Thanks But No Thanks

Malik Shabazz, of Black Lawyers for Justice, leads protesters through Baltimore. Many community leaders questioned his motives and presence in the city. (NOAH SCIALOM/EPA/Newscom)
Malik Shabazz, of Black Lawyers for Justice, leads protesters through Baltimore. Many community leaders questioned his motives and presence in the city.

Attorney Malik Shabazz, founder and president of Black Lawyers for Justice (BLFJ) in Washington, D.C., planned rallies in Baltimore amid many locally organized events during the days following the death of Freddie Gray. One BLFJ event erupted in violence, as crowds dispersed at the end of a march on April 25; Shabazz was heckled to surrender his megaphone during another rally at City Hall on May 2.

“Shabazz specializes in arriving at these very fraught events and exploiting them,” said Mark Potok, a senior fellow at the Southern Poverty Law Center (SPLC), an organization that monitors and battles hate groups and other extremists and has its roots in the anti-segregation movement. “He’s not there to find a resolution or calm things down, just the opposite.”

Shabazz has regularly and publicly demonstrated that he “is a truly amazing over-the-top anti-Semite, anti-white and anti-gay conspirator,” added Potok.

For the May 2 event, Shabazz’s organization produced a poster identifying several prominent leaders in Baltimore’s African-American community as sponsors. But Del. Jill P. Carter (D-District 41) was among those surprised to see her name on promotional materials as was attorney and former state Del. Aisha Braveboy.

“We are not affiliated with this event and have demanded that our names be removed,” Braveboy wrote on her Twitter account.
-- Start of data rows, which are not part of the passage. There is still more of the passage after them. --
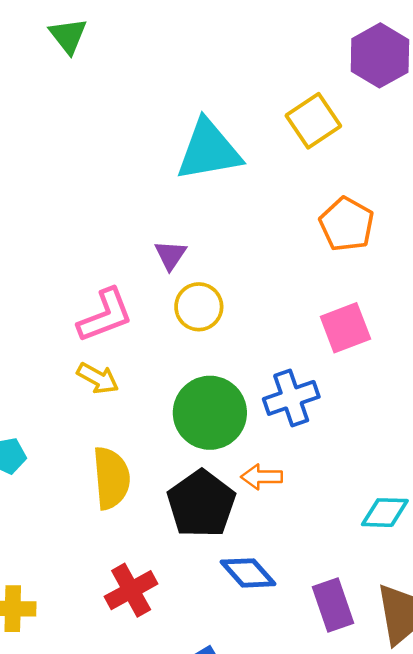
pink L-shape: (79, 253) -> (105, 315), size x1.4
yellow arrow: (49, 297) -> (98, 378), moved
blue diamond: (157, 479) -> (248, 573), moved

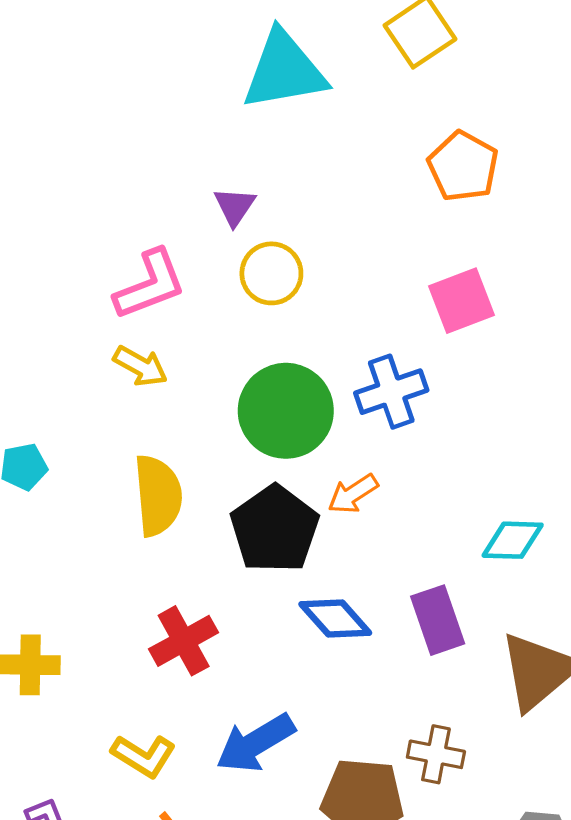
orange arrow: (262, 477) -> (353, 494), turned -33
purple rectangle: (333, 605) -> (438, 620), moved

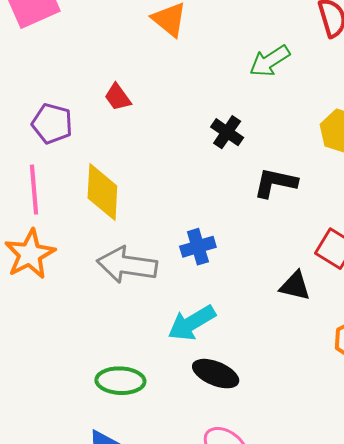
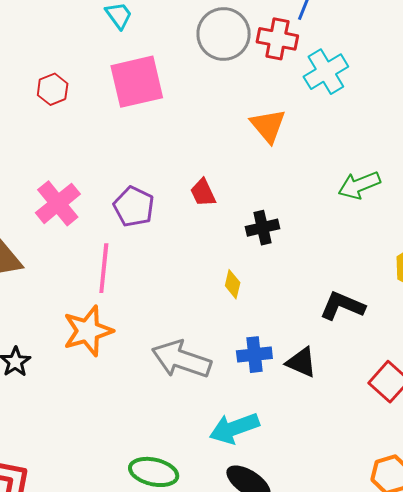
black cross: (227, 132) -> (262, 228), moved, turned 32
yellow diamond: (102, 192) -> (233, 284), moved, size x0.5
black triangle: (295, 286) -> (301, 362), moved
In another tweet, Braveboy wrote that she, Carter and other lawyers “were appalled to [have] our names on the flier.”

The Baltimore Sun reported that attorney Gabriel J. Christian and Dayvon Love of Leaders of a Beautiful Struggle and Marvin L. “Doc” Cheatham, a former Baltimore NAACP leader, also renounced sponsorship of Shabazz’s event. At least half of the organizations and people listed on the flier were not consulted, and several names were misspelled.

Doni Glover, a Sandtown resident, editor of Bmore News and owner of DM Global marketing, was also surprised to find out he was a local sponsor to Shabazz’s rally.

“I met [Shabazz] and was very disappointed,” said Glover. “After he disrespected me, I left.”

Glover said he is wary of Shabazz, because “nobody knows where he’s from” and asserts that being in front of television cameras is his priority. “You don’t come into someone’s community and attempt to manhandle fully capable human beings. We’re trying to save our city. We are more than capable.”

On the SPLC website, Shabazz is listed under “Extremist Files” a section in which they track activities of individuals who demonstrate hateful language or actions. The profile includes several of his inflammatory public statements, including the call-and-response he led before an event at Howard University in 1994, a few years before he became leader of the New Black Panther Party.

“Who is it that caught and killed Nat Turner?” Shabazz asked, according to the transcript.

“Jews!” the crowd answered.

Shabazz: “Who is it that controls the Federal Reserve?”

Audience: “Jews!”

Shabazz: “What? You’re not scared, are you?”

Audience: “Jews! Jews!”

Shabazz: “Who is it that controls the media and Hollywood?”

Audience: “Jews! Jews!”

Shabazz: “Who is it that has our entertainers … and our athletes in a vice grip?”

Audience: “Jews!”

SPLC describes Shabazz, born Paris Lewis, as “a racist black nationalist with a long, well-documented history of violently anti-Semitic remarks and accusations about the inherent evil of white people. He is also particularly skilled at orchestrating provocative protests.”

Said Potok, “I cannot imagine any positive aspect to Shabazz visiting Baltimore.”